Releasing abuse info about Furlong in advance was a mistake, UBC prof says
Freelance journalist Laura Robinson should not have directly mentioned former Vancouver Olympics CEO John Furlong and the word “abuse” when she posted a notice looking for people to interview, an expert on conducting historical child sex-abuse investigations testified on Thursday.
John Yuille was the final witness in a B.C. Supreme Court defamation case. Ms. Robinson has sued Mr. Furlong over his response to a story she wrote in September, 2012. Closing arguments are scheduled for Friday.
Dr. Yuille, a professor emeritus of psychology at the University of British Columbia, told the court an investigator should not reveal who or what behaviour is being investigated.

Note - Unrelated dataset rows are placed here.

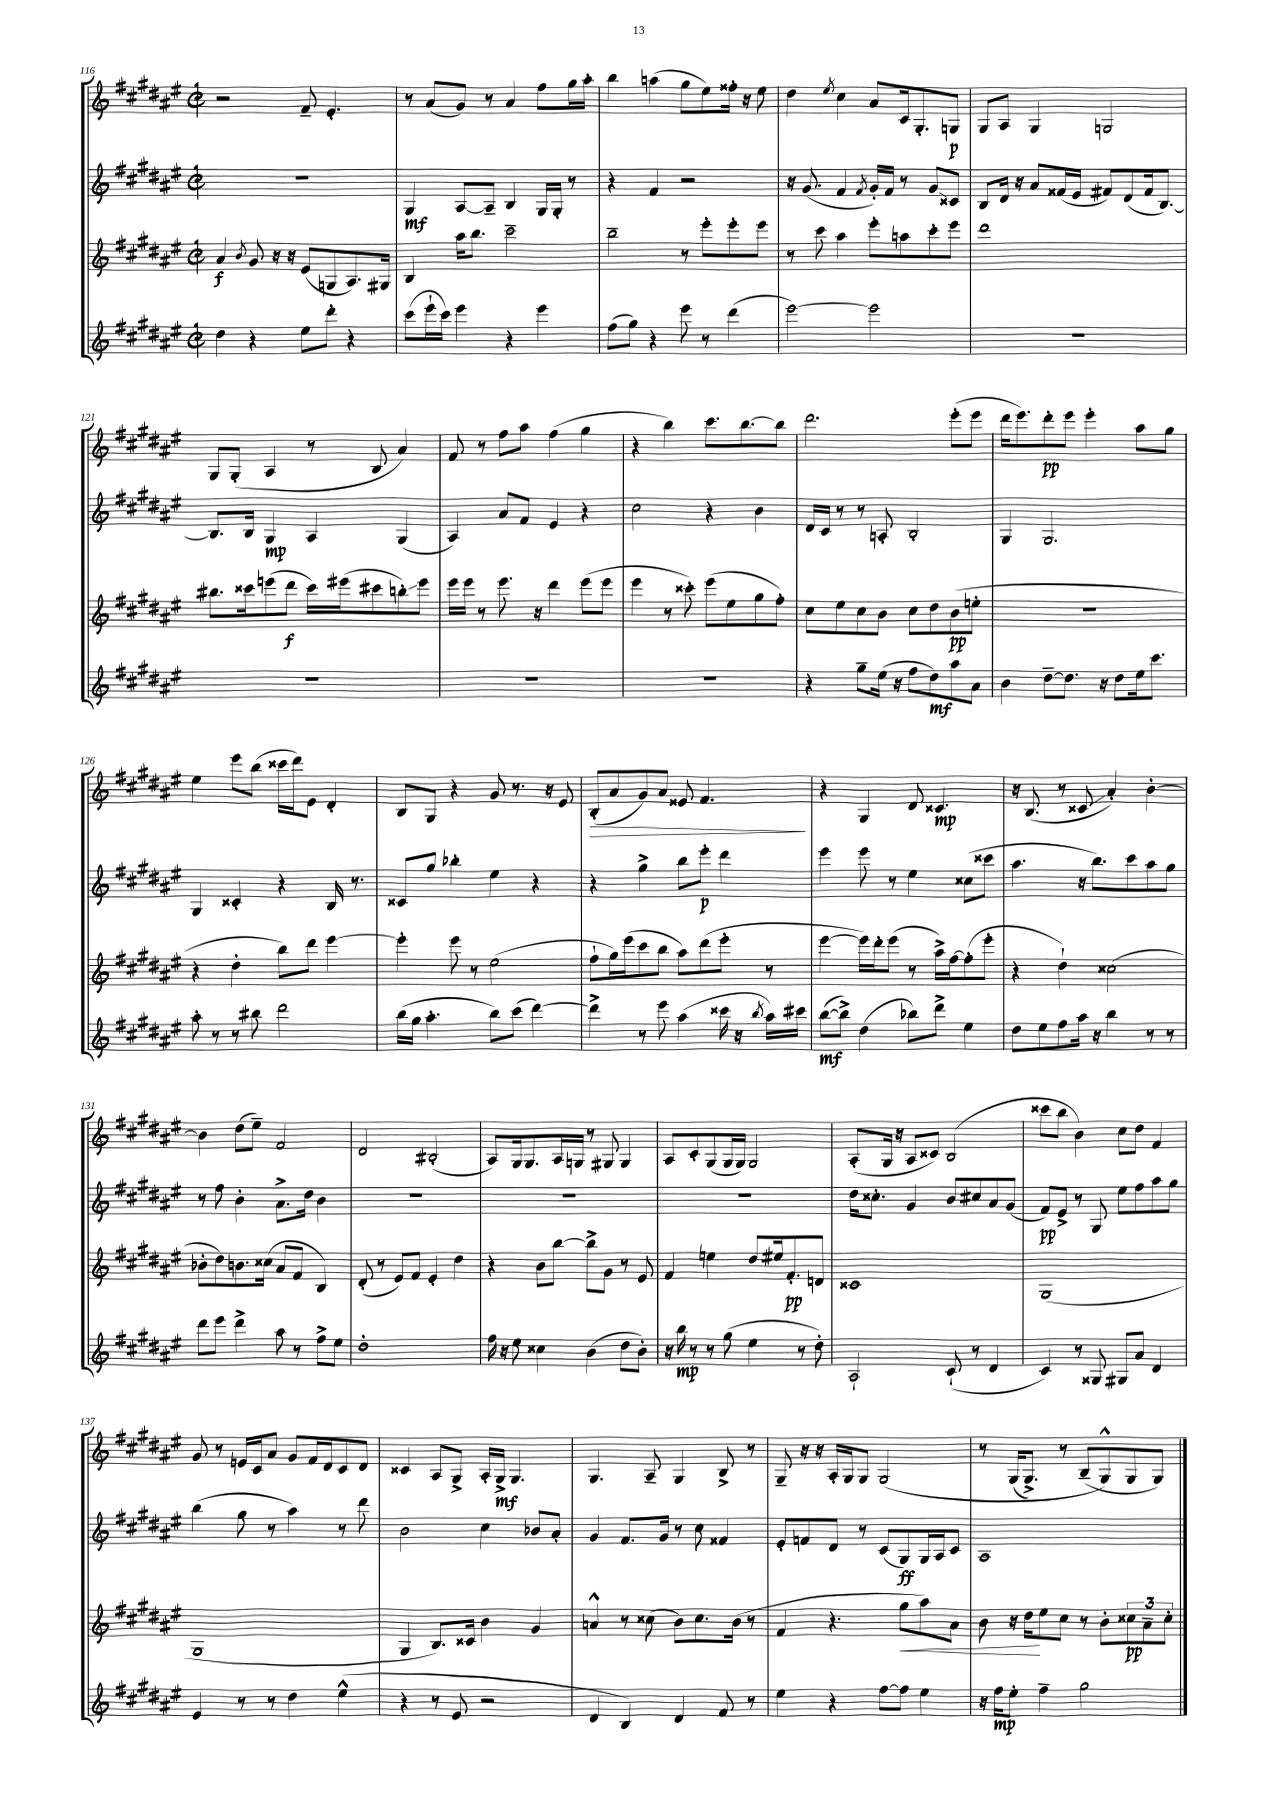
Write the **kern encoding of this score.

**kern	**kern	**kern	**kern
*staff4	*staff3	*staff2	*staff1
*clefG2	*clefG2	*clefG2	*clefG2
*k[f#c#g#d#a#e#]	*k[f#c#g#d#a#e#]	*k[f#c#g#d#a#e#]	*k[f#c#g#d#a#e#]
*M2/2	*M2/2	*M2/2	*M2/2
*met(c|)	*met(c|)	*met(c|)	*met(c|)
4dd#	4a#	1r	2r
.	8qb	.	.
4r	8g#	.	.
.	16r	.	.
.	16r	.	.
8ee#	(8e#	.	8f#~
8ddd#'	8G	.	4.e#'
4r	8.A#)	.	.
.	16G#	.	.
=	=	=	=
(8ccc#	4B	4G#	8r
16eee#`	.	.	(8a#
16ccc#)	.	.	.
4eee#	16aa#	[8A#	8g#)
.	8.bb	.	.
.	.	8A#~]	8r
4r	2ccc#~	4B	4a#
4eee#	.	16G#	8ff#
.	.	16G#'	.
.	.	8r	16gg#
.	.	.	16aa#'
=	=	=	=
(8ff#	2bb~	4r	4bb
8gg#)	.	.	.
4r	.	4f#	(4aa
8eee#	8r	2r	8gg#
8r	8eee#'	.	8ee#)
(4ddd#	8eee#'	.	16ff##'
.	.	.	16r
.	8eee#	.	8ee#
=	=	=	=
[2eee#)	8r	16r	4dd#
.	.	(8.g#	.
.	8ccc#	.	.
.	.	.	8qee#
.	4aa#	4f#	4cc#
.	.	8qf#	.
2eee#]	8eee#'	16g#')	8a#
.	.	16f#	.
.	8aa	8r	16c#
.	.	.	8.G#'
.	8ccc#'	8g#	.
.	8eee#	8c##	8G
=	=	=	=
1r	1ddd#	8B	8G#
.	.	16d#	8A#
.	.	16r	.
.	.	8a#	4G#
.	.	(16f##	.
.	.	16e#	.
.	.	8f#)	2G
.	.	(8d#	.
.	.	16f#	.
.	.	[8.B)	.
=	=	=	=
1r	8.bb#	8.B]	8G#
.	.	.	(8G#'
.	16ccc##	16B	.
.	(8eee	4G#	4A#
.	8ddd#	.	.
.	16ccc##)	4A#	8r
.	(16eee#	.	.
.	8ccc#	.	8B
.	8bb')	(4G#	4a#)
.	8eee#	.	.
=	=	=	=
1r	16eee#	4A#)	8f#
.	16eee#	.	.
.	8r	.	8r
.	8.eee#	8a#	8ff#
.	.	8f#	8aa#
.	16r	.	.
.	4ddd#	4e#	(4ff#
.	(8eee#	4r	4gg#
.	8eee#	.	.
=	=	=	=
1r	4eee#	2cc#	4r
.	8r	.	4bb)
.	8ccc##')	.	.
.	(8eee#	4r	8.ccc#
.	8ee#	.	.
.	.	.	[8.bb
.	8gg#	4b	.
.	8ff#')	.	8bb]
=	=	=	=
4r	8cc#	16d#	2.ddd#
.	.	16c#	.
.	8ee#	8r	.
8gg#~	8cc#	8r	.
(16ee#	8b	8A'	.
16r	.	.	.
8ff#	8cc#	2B'	.
8dd#)	8dd#	.	.
8aa#	(8b	.	(8eee#'
8a#	8ee'	.	8eee#
=	=	=	=
4b	1r	4G#	16ddd#
.	.	.	8.eee#)
[8dd#~	.	2.G#	8ddd#'
8.dd#]	.	.	8eee#
.	.	.	4eee#'
16r	.	.	.
8dd#	.	.	.
16ee#	.	.	8aa#
8.ccc#	.	.	.
.	.	.	8gg#
=	=	=	=
8aa#'	4r	4G#	4ee#
8r	.	.	.
8r	4dd#'	4c##'	8eee#
8bb#	.	.	(8bb
2ddd#	8bb)	4r	16ccc##
.	.	.	16ddd#)
.	8ddd#	.	8e#
.	[4eee#	16B	4d#'
.	.	8.r	.
=	=	=	=
(16bb	4eee#']	8c##	8B
16gg#	.	.	.
4.aa#'	.	8gg#	8G#
.	8eee#	4bb-'	4r
.	8r	.	.
8bb)	(2ee#	4ee#	8g#
(8ccc#	.	.	8.r
[4ddd#)	.	4r	.
.	.	.	16r
.	.	.	8e#
=	=	=	=
4ddd#^]	8ff#`	4r	(8B'
.	16gg#)	.	8a#
.	(16eee#	.	.
8r	8ccc#	4gg#^	8g#)
8eee#	8bb	.	8a#
(4aa#	8aa#)	8bb	8e##
.	(8ddd#	8eee#'	4.f#
16ccc##	8eee#'	4ddd#	.
16r	.	.	.
8qbb	.	.	.
16aa#)	8r	.	.
16ccc#	.	.	.
=	=	=	=
([8bb	[4eee#	4eee#	4r
8bb^])	.	.	.
(4dd#	16eee#])	8eee#	4G#
.	16ddd#'	.	.
.	(8eee#	8r	.
8bb-)	8r	4ee#	8d#
8ddd#^	16aa#^)	.	4.c##
.	[16ff#	.	.
4ee#	(8ff#']	(8cc##	.
.	8eee#'	8ccc##	.
=	=	=	=
8dd#	4r	4.aa#	16r
.	.	.	(8.B
8ee#	.	.	.
8ff#	4dd#`)	.	8r
16aa#	.	16r	8c##
16r	.	8.bb)	.
4bb	(2cc##	.	4a#')
.	.	8ccc#	.
8r	.	8aa#	[4b'
8r	.	8gg#	.
=	=	=	=
8ddd#	8b-'	8r	4b]
8eee#	8dd#)	8ff#	.
4ddd#^	8.b	4b'	(8dd#
.	.	.	8ee#~)
.	(16cc##	.	.
8aa#	8a#	8.a#^	2f#
8r	8f#	.	.
.	.	16dd#	.
8ff#^	4B)	4b	.
8ee#	.	.	.
=	=	=	=
1dd#'	(8d#'	1r	2d#
.	8r	.	.
.	8e#)	.	.
.	8f#	.	.
.	4e#'	.	(2B#'
.	4dd#	.	.
=	=	=	=
16ff#	4r	1r	8A#)
16r	.	.	.
8ee#	.	.	16G#
.	.	.	8.G#
4cc##	8b	.	.
.	[8bb	.	16A#
.	.	.	16G
(4b	8bb^]	.	8r
.	8g#	.	8G#
8dd#	8r	.	4G#
8b')	8e#	.	.
=	=	=	=
16r	4f#	1r	8A#
16bb	.	.	.
8r	.	.	8c#'
8r	4ee	.	(8G#
(8gg#	.	.	16G#
.	.	.	16G#)
4ee#	8dd#	.	2G#
.	16ee#	.	.
.	8.f#'	.	.
8r	.	.	.
8dd#')	8d	.	.
=	=	=	=
2A#`	1c##	16dd#	(8A#'
.	.	8.cc##'	.
.	.	.	16G#
.	.	.	16r
.	.	4g#	8A#
.	.	.	8c##)
(8c#`	.	8b	(2B
8r	.	8cc#	.
4d#	.	8a#	.
.	.	(8g#	.
=	=	=	=
4c#)	(1G#	8f#)	8ccc##
.	.	8e#^	8bb
8r	.	8r	4b)
8G##	.	8G#	.
8G#	.	8ee#	8cc#
8a#	.	8ff#	8dd#
4d#	.	8aa#	4f#
.	.	8gg#	.
=	=	=	=
4e#	1G#	(4bb	8g#
.	.	.	8r
8r	.	8gg#	16e
.	.	.	16c#
8r	.	8r	8a#
4dd#	.	4aa#)	8g#
.	.	.	16f#
.	.	.	16d#
(4ee#^^	.	8r	8c#
.	.	8ddd#	8d#
=	=	=	=
4r	4G#	2b	4c##
8r	8.B)	.	8A#
8e#	.	.	8G#^
.	16c##	.	.
2r	4b	4cc#	16A#'
.	.	.	16G#^
.	.	.	4.G#
.	4g#	8b-	.
.	.	8a#'	.
=	=	=	=
4d#	4a^^	4g#	4.G#
4B)	8r	8.f#	.
.	(8cc##	.	8A#~
.	.	16g#	.
4d#	8b)	8r	4G#
.	8.cc##	8cc#	.
8f#	.	4f##	8B^
.	(16b	.	.
8r	8r	.	8r
=	=	=	=
4ee#	4f#	8e#'	8G#~
.	.	8f	16r
.	.	.	16r
4r	4.r	8d#	16A#'
.	.	.	16G#
.	.	8r	8G#
[8ff#	.	(8c#	&(2G#
8ff#]	8gg#	8G#)	.
4ee#	8aa#)	16G#	.
.	.	16A#	.
.	8a#	8c#	.
=	=	=	=
16r	8b	1A#	8r
16ff#	.	.	.
8ee#'	16r	.	(16G#
.	16dd#	.	8.G#^)
4ff#~	8ee#	.	.
.	8cc#	.	8r
2gg#	8r	.	(8B~
.	8b'	.	8G#^^&)
.	12cc##	.	8G#
.	12a#~	.	.
.	.	.	8G#)
.	12cc##'	.	.
==	==	==	==
*-	*-	*-	*-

“This is central, detailed information and it must come from the witness, not from the investigator. As soon as the investigator supplies the identity, the time frame, the location, the allegation that there’s abuse, this makes it no longer possible for that information to come spontaneously from the witnesses,” he said.
Ms. Robinson has testified she posted a notice in a Burns Lake Indian Band newsletter. The notice said she would be in the northern B.C. community in April, 2012, and was “investigating abuse” at Immaculata Roman Catholic Elementary School and Prince George College. Mr. Furlong worked at both schools. The notice said Ms. Robinson was “interested in students who attended between 1969 and 1976 and had John Furlong as a phys-ed teacher.”
Dr. Yuille said it was a mistake to release information about the alleged abuse in advance, and “bad procedure” to allow the witnesses to spend an hour together in a room before Ms. Robinson arrived.
“If both of those circumstances occurred, do you have an opinion as to the reliability of the information that would be obtained?” Mr. Furlong’s lawyer, John Hunter, asked.
“Very suspect,” Dr. Yuille replied.
Daniel Reid, one of Ms. Robinson’s lawyers, asked Dr. Yuille if he had ever worked as a journalist, taught journalism, or reviewed ethical guidelines for journalists. Dr. Yuille said he had not. He said he conducts investigatory workshops for police officers and social workers.
Mr. Reid also questioned Dr. Yuille about a study he had earlier referenced on false memory. In the study, participants were told they had committed a crime when they were younger, an assertion their parents confirmed. The participants were asked in three separate sessions to visualize the incident and provide details. Dr. Yuille said most participants came up with what they thought were memories of a crime they, in fact, had not committed.
“Dr. Yuille, can you tell me how many people of these study participants remembered committing a crime after the first of these three sessions?” Mr. Reid asked.
“My memory is that it was low,” Dr. Yuille replied.
“Dr. Yuille, I’ll put to you that it was zero. Do you agree with that?” Mr. Reid responded.
“Yes,” Dr. Yuille said.
Mr. Reid went on to ask Dr. Yuille how Ms. Robinson should have worded her notice and whether he would have preferred she say something vague, such as that she was “looking into events that occurred in a place between the ’60s and the ’70s.”
Dr. Yuille said Ms. Robinson could have used “more open-ended, non-biased, non-leading” statements.
“I’m not a journalist, I don’t set journalistic standards. This is bad investigation, that I know,” he said.
Mr. Furlong’s counsel wrapped its case after Dr. Yuille’s testimony. Ms. Robinson’s counsel called its witnesses last week.
The story by Ms. Robinson at the heart of the case was published in the weekly newspaper Georgia Straight. It accused Mr. Furlong of physically abusing students when he was a teacher at Immaculata in 1969-70. Ms. Robinson also wrote a piece published in the Anishinabek News that mentioned a sex-abuse complaint that had been filed with the RCMP.
Ms. Robinson testified she was shocked when Mr. Furlong responded to her work by accusing her of shoddy reporting and saying she had a vendetta. She has also alleged Mr. Furlong implied she tried to extort him. She has said her story was deeply researched, pointing to the fact she had eight sworn affidavits.
Mr. Hunter has said Mr. Furlong was entitled to respond to the “attack” against him under the defence of qualified privilege. Mr. Furlong has denied he accused Ms. Robinson of extortion, testifying he was referring to someone else.
Police investigations into the physical and sexual abuse allegations concluded without charges.